Its financial motivation sets North Korea apart from other nation-state groups, especially the "Big Four" -- Russia, China, Iran, and North Korea, Burgess notes.
Most other nation-state actors are motivated by national security objectives or national economic objectives, with their activity primarily focused on the nation's overall well-being, adds Jason Rivera, director of CrowdStrike's global strategic advisory group, of the differences.
"What North Korea appears to be doing is really around the well-being of the regime, engaging in financially motivated operations for the regime to continue with certain illicit activities," he says.

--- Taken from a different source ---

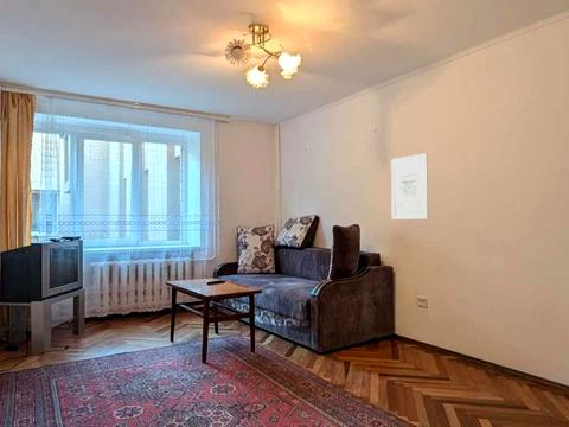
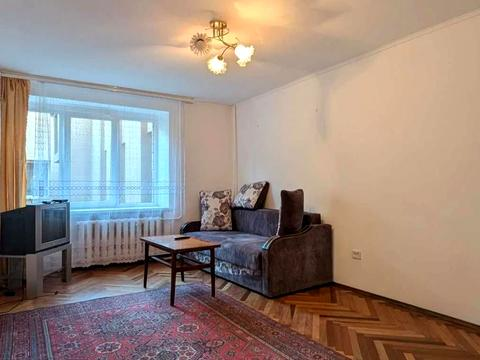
- wall art [390,152,429,221]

But financial gain isn't its only differentiating factor, Burgess points out. While its attacks have grown more sophisticated, North Korea has a history of incorporating destruction into cyber activity from attacks dating back to 2007. This isn't often seen in other nation-states or attack groups.
"Everything has a destructive side to it," he explains. "There's a lot of reasons for that. One of the reasons is sabotage -- smashing stuff to smash stuff. And another part is complicating forensics, making it more difficult to recover. The other side is misattribution -- the idea that it's harder to attribute where the attack is coming from if everything is broken."

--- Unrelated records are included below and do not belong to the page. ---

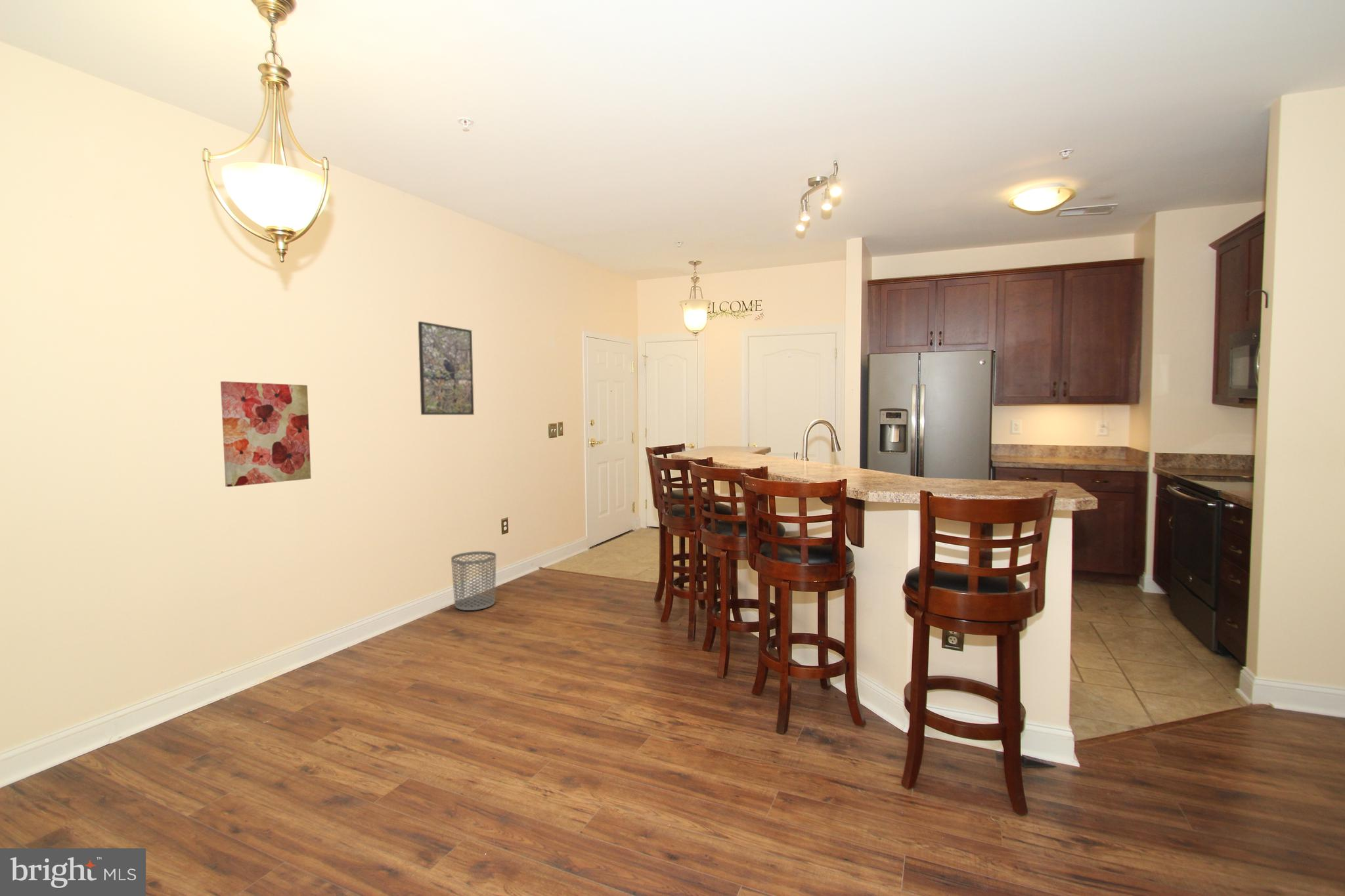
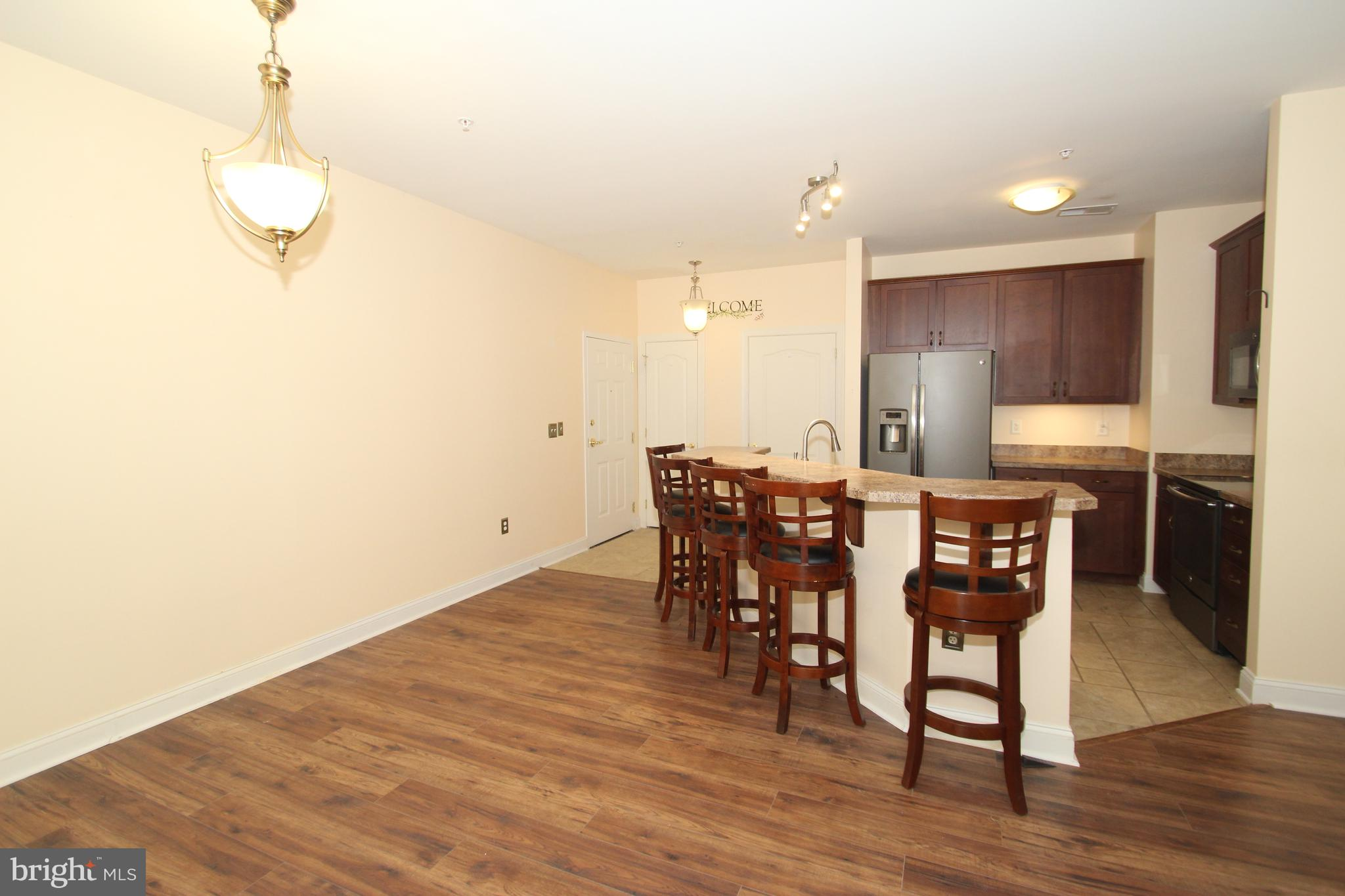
- wall art [220,381,312,488]
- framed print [418,321,475,416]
- waste bin [451,551,496,611]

A More Intentional Nation-State
North Korea began to shift away from purely damaging cyberattacks after its 2014 attack on Sony and transitioned toward a "dual-pronged approach" that prioritizes both maintaining control for the current regime, along with attacks to boost its economy. Its attack techniques changed alongside its motivation, which has shifted due to economic sanctions and pressures.
"A lot of that came back to the sanctions and a lot of the economic pressure that the United States started putting on North Korea … and the more sanctions you put on them, the harder it is for them to engage in legitimate trade operations, which is, of course, designed to really force them into better international behavior," Rivera explains.
In response, North Korea doubled down on cybercrime. In 2015 and 2016, it began to target financial institutions such as Bangladesh Bank and the SWIFT international interbank messaging system for financial gain. This summer, US law enforcement and government agencies warned of a North Korean government campaign stealing millions in a broad ATM cash-out scheme.
These attacks highlight North Korea's intentionality in targeting, another trait that researchers say differentiates its attackers. Each attack is meant to achieve a specific goal. For example, attacks targeting financial institutions are less bound by geography; however, those meant for national security objectives may target the US, South Korea, or other regional adversaries.
North Korea's cyber capabilities accelerated quickly relative to other nation-state attackers. "The ramp-up period was fairly short. It indicates a lot of focus on their part," Rivera says.
To illustrate this, the researchers point to "breakout time," or the amount of time it takes an attacker to move laterally once inside the network. Data shows North Korea took two hours and 20 minutes to achieve breakout, second only to Russia, which took roughly 19 minutes. In comparison, it took China an average of four hours, and Iran five, to achieve the same goal.
"I would say that really the evolution and the complexity of their attacks evolved along with the motive of their attacks," says Burgess, "which brings us to where we are at today, this dual-pronged approach -- not only the financial element, but also economic espionage, also national security espionage."
To engage in these kinds of espionage, it's not just a "snatch and grab," he continues. Attackers must maintain persistence and return over a period of time, which requires sophistication.
Looking Ahead: What's Next for North Korea?
Burgess and Rivera, who will present their research in an upcoming Black Hat Europe briefing on Dec. 9, say North Korea will leverage its expertise in "cyber brinksmanship," a term used in deterrence strategy: How do you get your opponent to do something without attacking them? How do you take something to the very edge -- to "the very line of all-out war?" as Burgess says.
"I think, in many ways, one of North Korea's primary objectives is to influence the behavior of the US and the rest of the international community," Rivera says of its future activity.
The researchers also anticipate North Korea will continue to focus on its economic objectives and engage in espionage to support those plans. They speculate its attackers may engage in more advanced ransomware operations. While there is no evidence yet to confirm this, it would align with objectives North Korea has tried to achieve in the past.